Les preuves et les informations dont dispose le Médiateur, fournies par le plaignant et enregistrées par l’enquête menée dans le cadre de l’affaire, sont résumées ci-après :

Le 12 juin 2019, le plaignant a adressé au MEST, par courrier électronique, une demande d’accès au : “Rapport relatif à l’état réel des livres d’inscription dans l’enseignement supérieur privé, du 11 février 2019”. Jusqu’au jour où la plaignante a déposé une plainte auprès du Médiateur, elle n’a reçu qu’une confirmation de l’admission de la demande, mais aucune réponse ne lui a été signifiée.

Le 29 août 2019, conformément à l’article 21 de la loi n° 06 / L-081 sur l’accès aux documents publics (LAPD), la plaignante a déposé une plainte auprès du Médiateur contre le MEST pour défaut d’accès aux documents publics.

Le 2 septembre 2019, la représentante du Médiateur a eu une réunion avec le chef de la division des relations publiques du MEST, au cours de laquelle elle a souligné qu’ils avaient connaissance de la demande présentée et que celle-ci avait été transmise aux fonctionnaires responsables, mais qu’elle n’avait reçu à ce jour aucune réponse de leur part afin de répondre au plaignant.

Le 13 septembre 2019, la Médiatrice a adressé une lettre au Secrétaire général du MEST demandant à être informée des mesures prises et prévues concernant la demande du plaignant. Comme le Médiateur n’a pas reçu de réponse à cette lettre, il a adressé une nouvelle lettre au Secrétaire général du MEST le 15 octobre 2019, mais aucune réponse n’a été donnée au Médiateur concernant cette lettre également.

Le 31 octobre 2019, la représentante du Médiateur a rencontré le chef de la division des relations publiques du MEST, à l’occasion de laquelle elle a affirmé ne pas avoir encore reçu une réponse du Secrétaire général concernant la plainte en question.

Intervention

Le Médiateur note que la demande d’accès aux documents publics du 12 juin 2019 adressée par le plaignant au MEST concerne l’accès au « Rapport relatif à l’état réel des livres d’inscription dans l’enseignement supérieur privé, du 11 février 2019 », et que la demande contenue dans ce document est d’intérêt public, étant donné que le demandeur est un journaliste et que le document demandé concerne son activité d’information publique et est considéré comme essentiel pour mener un débat dans l’intérêt du public, et que la contribution des médias et de la société civile est importante dans la discussion des questions d’intérêt public.

D’après l’enquête menée sur la plainte en question, le Médiateur estime que le MEST n’a pas répondu à la demande d’accès aux documents publics, ce qui est contraire à l’article 12, paragraphe 1, de la LAPD, selon lequel l’institution publique doit, dans un délai de sept jours à compter de la date d’enregistrement de la demande (un accusé de réception de la demande a été envoyé au plaignant le 13 juin 2019), prendre une décision d’accorder l’accès au document demandé ou rendre une décision motivée de refus total ou partiel et informer le demandeur du droit qui lui est conféré à cette occasion.

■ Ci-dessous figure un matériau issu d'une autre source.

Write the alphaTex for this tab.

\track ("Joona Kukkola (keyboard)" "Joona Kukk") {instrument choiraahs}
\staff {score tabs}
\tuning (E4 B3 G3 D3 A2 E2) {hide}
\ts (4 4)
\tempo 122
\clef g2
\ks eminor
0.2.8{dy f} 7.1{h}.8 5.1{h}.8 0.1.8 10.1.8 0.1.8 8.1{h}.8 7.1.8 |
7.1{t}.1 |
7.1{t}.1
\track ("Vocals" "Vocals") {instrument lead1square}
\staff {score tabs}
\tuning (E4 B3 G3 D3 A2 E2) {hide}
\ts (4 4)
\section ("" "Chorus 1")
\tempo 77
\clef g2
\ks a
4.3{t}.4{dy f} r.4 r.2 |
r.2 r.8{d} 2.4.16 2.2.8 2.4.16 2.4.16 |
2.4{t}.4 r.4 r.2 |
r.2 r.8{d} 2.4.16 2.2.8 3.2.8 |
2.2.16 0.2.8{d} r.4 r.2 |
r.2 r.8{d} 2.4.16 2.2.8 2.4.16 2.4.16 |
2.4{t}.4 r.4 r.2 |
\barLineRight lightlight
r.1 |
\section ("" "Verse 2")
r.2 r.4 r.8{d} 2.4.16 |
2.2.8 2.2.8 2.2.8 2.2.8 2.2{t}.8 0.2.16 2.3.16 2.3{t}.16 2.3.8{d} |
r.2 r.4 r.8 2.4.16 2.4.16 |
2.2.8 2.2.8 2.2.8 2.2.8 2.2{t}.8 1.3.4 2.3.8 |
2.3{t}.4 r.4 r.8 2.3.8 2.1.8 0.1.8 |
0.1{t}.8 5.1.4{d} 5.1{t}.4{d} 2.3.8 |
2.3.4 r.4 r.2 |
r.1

Alors que dans les cas où il est déterminé que les documents requis contiennent l’une des restrictions prévues à l’article 17 de la LAPD, les institutions publiques sont alors tenues de procéder à un test de dommage et d’intérêt public (article 18, paragraphes 1 et 2).

Le Médiateur rappelle que la pratique de la Cour européenne des droits de l’Homme (CEDH), en vertu de l’article 53 de la Constitution, constitue la base de l’interprétation des droits de l’Homme. Le Médiateur observe que la Cour européenne des droits de l’Homme, dans sa pratique, a continuellement jugé cela : “La liberté d’expression constitue l’un des fondements essentiels d’une société démocratique, sous réserve du paragraphe 2 de l’article 10 de la CEDH, et ne s’applique pas seulement aux “informations” ou “idées” qui sont reçues ou considérées favorablement. […] Non seulement la presse a pour tâche de communiquer ces informations et ces idées, mais le public a également le droit de les recevoir. S’il en était autrement, la presse serait incapable de jouer son rôle essentiel de “chien de garde du public”.

Obligation de coopérer avec le Médiateur et conséquences d’un refus de coopérer

Outre le fait qu’il n’a pas répondu à la demande d’accès aux documents publics du plaignant, le MEST n’a pas non plus répondu aux demandes du Médiateur.

La Constitution de la République du Kosovo, avec l’article 132, paragraphe 3, stipule “Tout organe, institution ou autre autorité exerçant un pouvoir légitime de la République du Kosovo est tenu de répondre aux demandes du Médiateur et doit soumettre tous les documents et informations demandés conformément à la loi”.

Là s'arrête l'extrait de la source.